Inspired by the foundation of the Visual Arts Centre as a local ceramic skill share–The Potters Club–started by Eileen Reid and her female friends in the 1940s and carried on by Virginia McClure as the VAC, this exhibition explores the premise that working-in-friendship is a pervasive and under-recognized method of artmaking.
Other projects by Leisure on friendship, collaboration, material exploration and intergenerational exchange include: Having Ideas by Handling Materials (Oakville Galleries, 2023), The Ceremony (Foreman Art Gallery of Bishop’s University, 2021), Conversation with magic forms (most recently exhibited at CAG Vancouver, 2020), How one becomes what one is (Musée d’art de Joliette, 2018), Panning for gold/Walking you through it (Musée d’art contemporain de Montréal, 2017) and Dualité/Dualité (Artexte, Montreal, 2015).

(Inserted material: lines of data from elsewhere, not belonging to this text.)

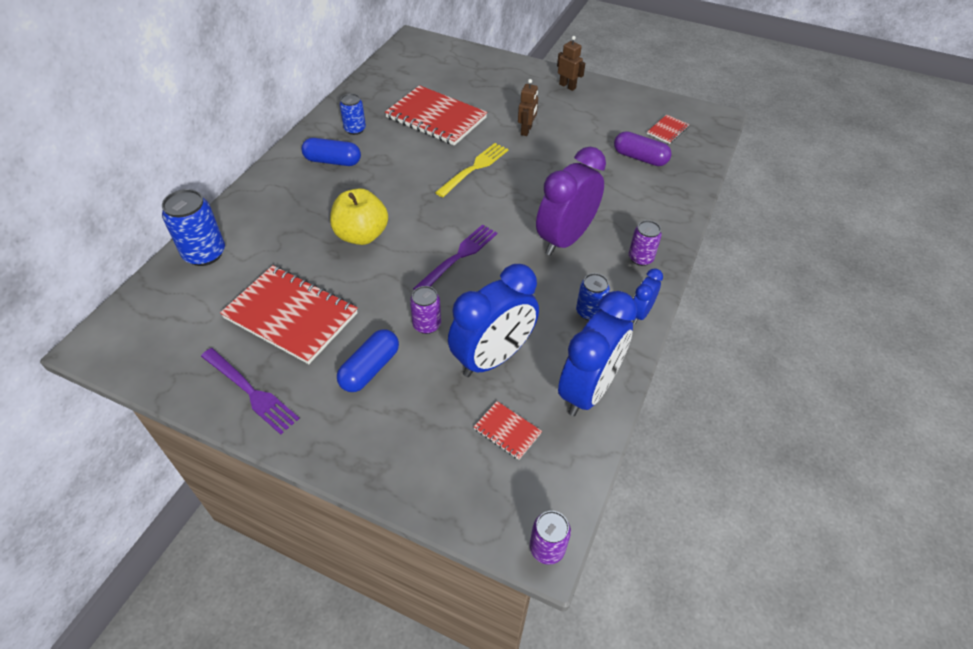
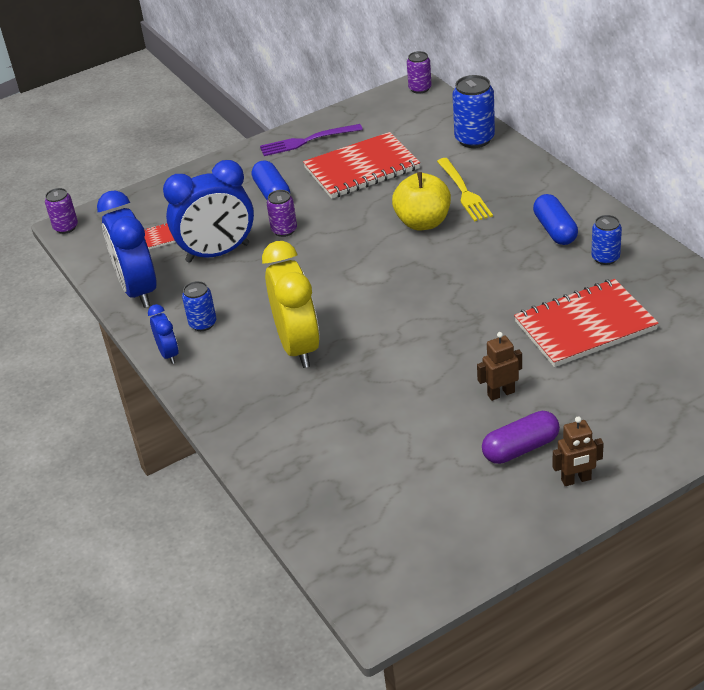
camera: 130 degrees right, 10 degrees down
(333, 161) = (555, 230): blue capsule -> blue capsule turned 60 degrees counterclockwise
(458, 256) = (342, 270): purple fork -> none
(474, 168) = (462, 324): yellow fork -> yellow fork (464, 192)
(493, 358) = (218, 253): blue clock -> blue clock turned 105 degrees counterclockwise
(526, 130) = (501, 393): brown robot -> brown robot turned 105 degrees clockwise
(565, 239) = (298, 347): purple clock -> yellow clock
(640, 158) = (366, 472): purple capsule -> purple capsule (520, 448)
(640, 258) = (224, 388): purple can -> purple can (420, 88)
(667, 130) = (395, 533): red notebook -> none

Wesley and Carruthers are currently working on a precedent-setting collaborative PhD candidacy in Research-Creation within Concordia University's Individualized Program.
About the Biennale
The Virginia McClure Ceramic Biennale is dedicated to the celebration of excellence and innovation in contemporary ceramic art. For each edition of the Biennale, an invited curator is given carte blanche to organize an exhibition of outstanding work by artists in the expanded field of ceramics. Previous editions were curated by Jean Pierre Larocque (Caméléon, 2014), Linda Swanson (Épisode, 2016), Luc Delavigne (573°, 2018), and Amelie Proulx (XYZ, 2021).
The Biennale honours the legacy of Virginia McClure, a ceramic artist and early member of the Potters’ Club, which evolved into the Visual Arts Centre. Each Biennale includes public programming events and an accompanying publication.